A large net pot filled with LECA sits above a reservoir of clear nutrient solution, healthy white roots are seen emerging from the net cup.
Healthy root growth in hydroponic DWC bucket system using clay pebbles.

Drawbacks and Alternatives

As with anything, there are a few drawbacks. Although there are specialized methods for starting seeds directly in LECA, most growers prefer to germinate seedlings in a secondary grow media. The young plants are only transplanted once they develop roots and true leaves. Below are some of the most common alternatives for seed-starting.

  • Rapid Root Plugs, composted organic material bound together by plant-derived polymer where seeds germinate before transplanting the entire plug into LECA; or 
  • Rockwool cubes, molten rock spun into cotton candy-like fibers and then compressed into cubes, blocks, or slabs where seeds germinate before transplanting the entire cube into either a larger rockwool cube or into LECA;
  • Coconut Coir, a pre-buffered and pH stabilized organic media used to germinate seeds before rinsing the seedling and its roots clean of organic matter, and then transplanting the clean roots and stem directly into LECA.

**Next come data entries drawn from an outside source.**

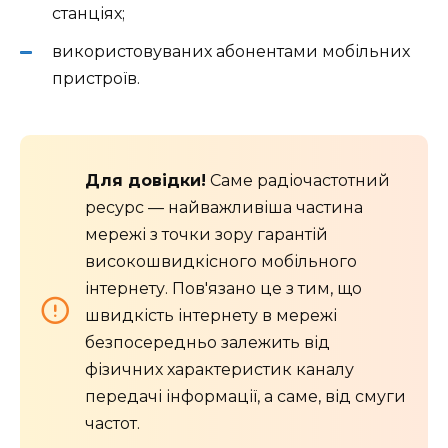
станціях;
використовуваних абонентами мобільних
пристроїв.
Для довідки!
Саме радіочастотний
ресурс — найважливіша частина
мережі з точки зору гарантій
високошвидкісного мобільного
інтернету. Пов'язано це з тим, що
швидкість інтернету в мережі
безпосередньо залежить від
фізичних характеристик каналу
передачі інформації, а саме, від смуги
частот.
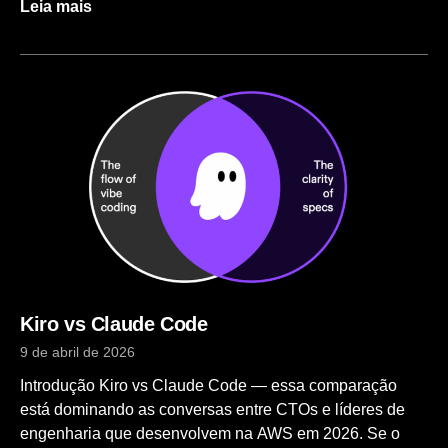
Leia mais
deployment diretamente no Amazon ECS — sem
CodeDeploy, sem peças móveis extras. Mas isso
significa que o CodeDeploy virou legado? A resposta é:
depende do seu cenário. O que mudou em julho de
2025? Por muito tempo, fazer um Blue/Green deployment
em Amazon ECS com zero downtime exigia
necessariamente o AWS CodeDeploy: você configurava
um deployment group, integrações com CodePipeline,
regras de traffic shifting e lifecycle hooks num serviço
separado. Funcionava, mas adicionava complexidade
operacional considerável. Em julho de 2025, a equipe do
ECS lançou o Blue/Green deployment nativo — toda a
lógica de lifecycle hooks, bake
Kiro vs Claude Code
9 de abril de 2026
Introdução Kiro vs Claude Code — essa comparação
está dominando as conversas entre CTOs e líderes de
engenharia que desenvolvem na AWS em 2026. Se o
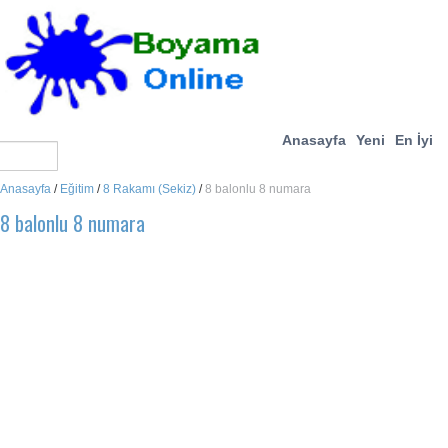
Anasayfa
Yeni
En İyi
Anasayfa
/
Eğitim
/
8 Rakamı (Sekiz)
/
8 balonlu 8 numara
8 balonlu 8 numara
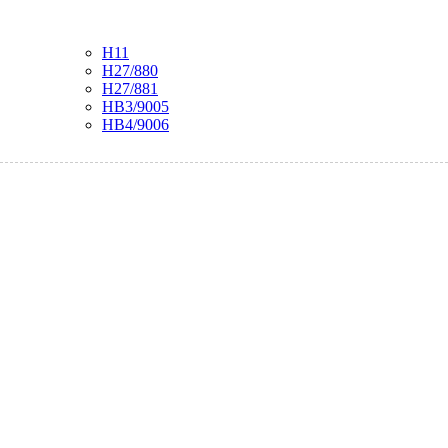
H11
H27/880
H27/881
HB3/9005
HB4/9006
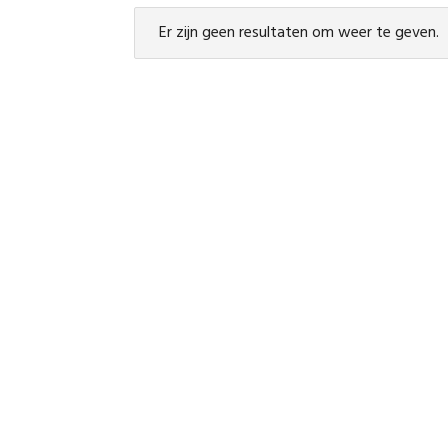
Er zijn geen resultaten om weer te geven.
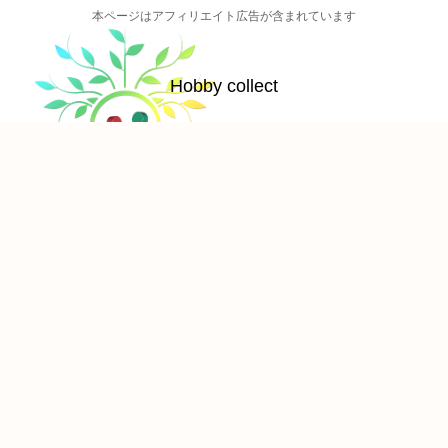
本ページはアフィリエイト広告が含まれています
Hobby collect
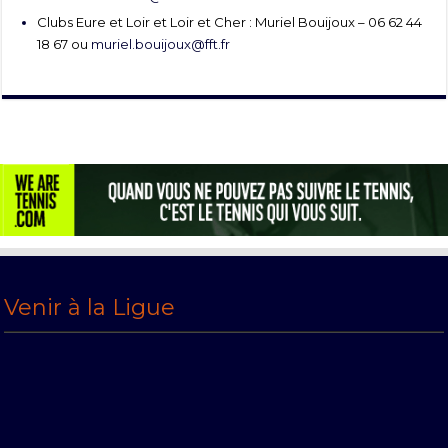
Clubs Eure et Loir et Loir et Cher : Muriel Bouijoux – 06 62 44
18 67 ou
muriel.bouijoux@fft.fr
Venir à la Ligue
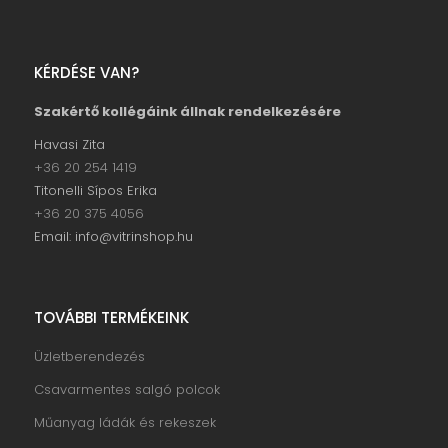
KÉRDÉSE VAN?
Szakértő kollégáink állnak rendelkezésére
Havasi Zita
+36 20 254 1419
Titonelli Sípos Erika
+36 20 375 4056
Email: info@vitrinshop.hu
TOVÁBBI TERMÉKEINK
Üzletberendezés
Csavarmentes salgó polcok
Műanyag ládák és rekeszek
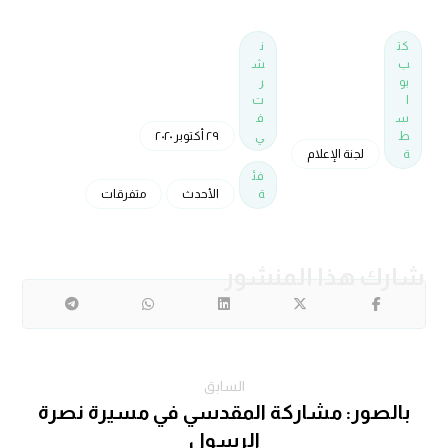
كت
ن
ب
ش
بو
ر
ا
ت
س
ف
ط
ي
٢٩ أكتوبر ٢٠٢٠
ة
لجنة الإعلام
فئ
ة
الأحدث
متفرقات
السابق
بالصور: مشاركة المقدسي في مسيرة نصرة
الرسول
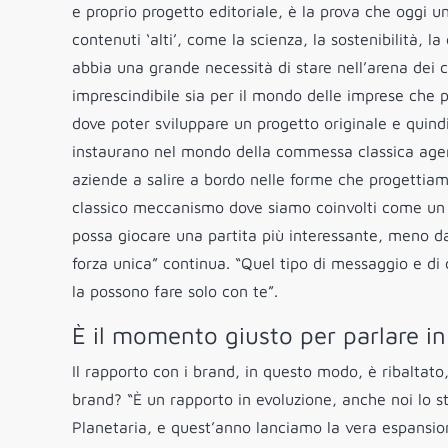
e proprio progetto editoriale, è la prova che oggi 
contenuti ‘alti’, come la scienza, la sostenibilità,
abbia una grande necessità di stare nell’arena dei 
imprescindibile sia per il mondo delle imprese che 
dove poter sviluppare un progetto originale e quindi
instaurano nel mondo della commessa classica agenz
aziende a salire a bordo nelle forme che progettiamo
classico meccanismo dove siamo coinvolti come un fo
possa giocare una partita più interessante, meno 
forza unica” continua. “Quel tipo di messaggio e di 
la possono fare solo con te”.
È il momento giusto per parlare i
Il rapporto con i brand, in questo modo, è ribaltat
brand? “È un rapporto in evoluzione, anche noi lo s
Planetaria, e quest’anno lanciamo la vera espansion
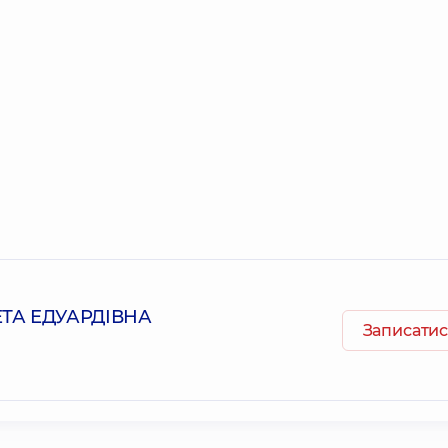
ТА ЕДУАРДІВНА
Записатис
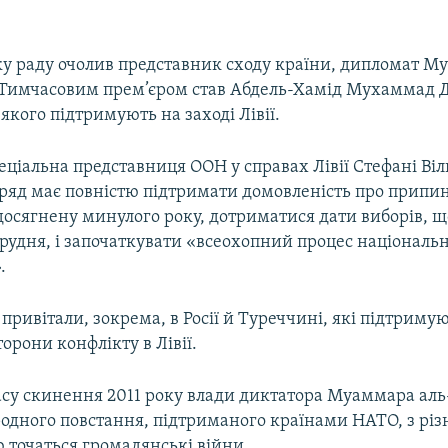
у раду очолив представник сходу країни, дипломат 
Тимчасовим прем’єром став Абдель-Хамід Мухаммад Д
якого підтримують на заході Лівії.
еціальна представниця ООН у справах Лівії Стефані Віл
ряд має повністю підтримати домовленість про припи
 досягнену минулого року, дотриматися дати виборів, 
грудня, і започаткувати «всеохопний процес національ
.
привітали, зокрема, в Росії й Туреччині, які підтриму
орони конфлікту в Лівії.
часу скинення 2011 року влади диктатора Муаммара ал
родного повстання, підтриманого країнами НАТО, з рі
 точаться громадянські війни.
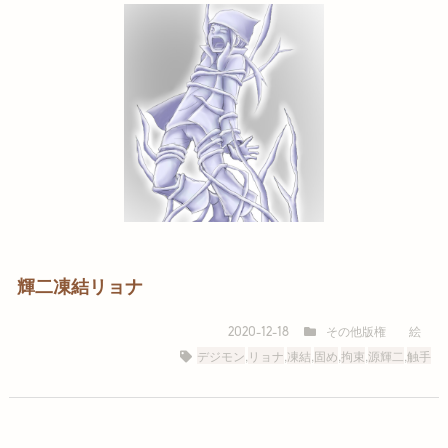
輝二凍結リョナ
その他版権
絵
2020-12-18
デジモン
,
リョナ
,
凍結
,
固め
,
拘束
,
源輝二
,
触手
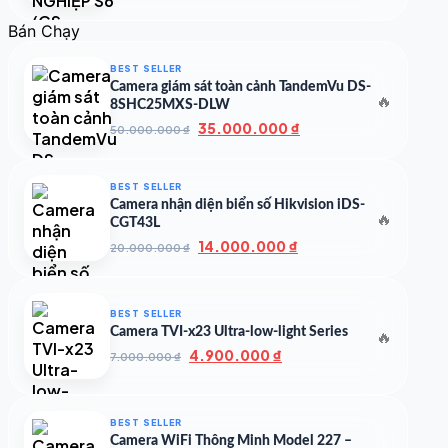
gốc
hiện
là:
tại
Bán Chạy
500.000 ₫.
là:
350.000 ₫.
BEST SELLER
Camera giám sát toàn cảnh TandemVu DS-
🔥
8SHC25MXS-DLW
Giá
Giá
35.000.000
₫
50.000.000
₫
gốc
hiện
là:
tại
50.000.000 ₫.
là:
BEST SELLER
35.000.000 ₫.
Camera nhận diện biển số Hikvision iDS-
🔥
CGT43L
Giá
Giá
14.000.000
₫
20.000.000
₫
gốc
hiện
là:
tại
20.000.000 ₫.
là:
BEST SELLER
14.000.000 ₫.
Camera TVI-x23 Ultra-low-light Series
🔥
Giá
Giá
4.900.000
₫
7.000.000
₫
gốc
hiện
là:
tại
7.000.000 ₫.
là:
BEST SELLER
4.900.000 ₫.
Camera WiFi Thông Minh Model 227 –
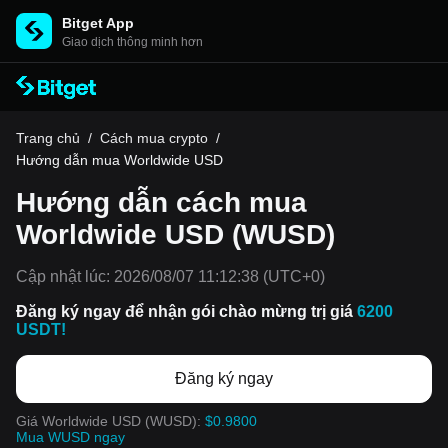
Bitget App
Giao dịch thông minh hơn
Trang chủ
/
Cách mua crypto
/
Hướng dẫn mua Worldwide USD
Hướng dẫn cách mua
Worldwide USD (WUSD)
Cập nhật lúc:
2026/08/07 11:12:38
(UTC+0)
Đăng ký ngay để nhận gói chào mừng trị giá
6200
USDT!
Đăng ký ngay
Giá Worldwide USD (WUSD):
$0.9800
Mua WUSD ngay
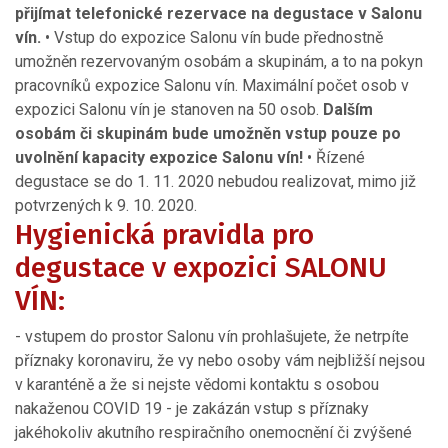
přijímat telefonické rezervace na degustace v Salonu
vín.
• Vstup do expozice Salonu vín bude přednostně
umožněn rezervovaným osobám a skupinám, a to na pokyn
pracovníků expozice Salonu vín. Maximální počet osob v
expozici Salonu vín je stanoven na 50 osob.
Dalším
osobám či skupinám bude umožněn vstup pouze po
uvolnění kapacity expozice Salonu vín!
• Řízené
degustace se do 1. 11. 2020 nebudou realizovat, mimo již
potvrzených k 9. 10. 2020.
Hygienická pravidla pro
degustace v expozici SALONU
VÍN:
- vstupem do prostor Salonu vín prohlašujete, že netrpíte
příznaky koronaviru, že vy nebo osoby vám nejbližší nejsou
v karanténě a že si nejste vědomi kontaktu s osobou
nakaženou COVID 19 - je zakázán vstup s příznaky
jakéhokoliv akutního respiračního onemocnění či zvýšené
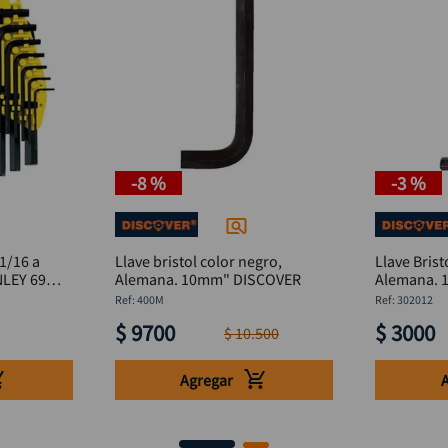
-
8 %
-
3 %
 1/16 a
Llave bristol color negro,
Llave Brist
Alemana. 10mm" DISCOVER
:
400M
:
302012
$
9700
$
3000
$
10
.
500
Agregar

Another concern is nutrient and hardwater buildup on LECA. While unsightly, it is not usually harmful to plants. To clean and remove the buildup, soak the clay balls in a flushing solution mixed according to manufacturer's directions.

Is LECA sustainable?

For many, sustainability is a major factor in the decision to grow soilless. LECA is one of the most sustainable options on the market because it can be sanitized and reused almost endlessly. This same feature makes it much cheaper in the long-term, despite the higher initial cost for purchase.

Recently, LECA was explored for use in soil management, nutrient filtration, and for creating sustainable biofilms. The United States Department of Agriculture study conducted by the University of Illinois, used LECA as a soil amendment to improve container soil mixtures leading to cheaper plant production and higher quality crops. LECA was also shown to  perform significantly better as a filtration substrate in aquaponics (a method of growing plants in fish tanks).

Whether you garden using hydroponics, aquaponics, or traditional soil methods, LECA is one of the most versatile items to keep in your garden toolbox.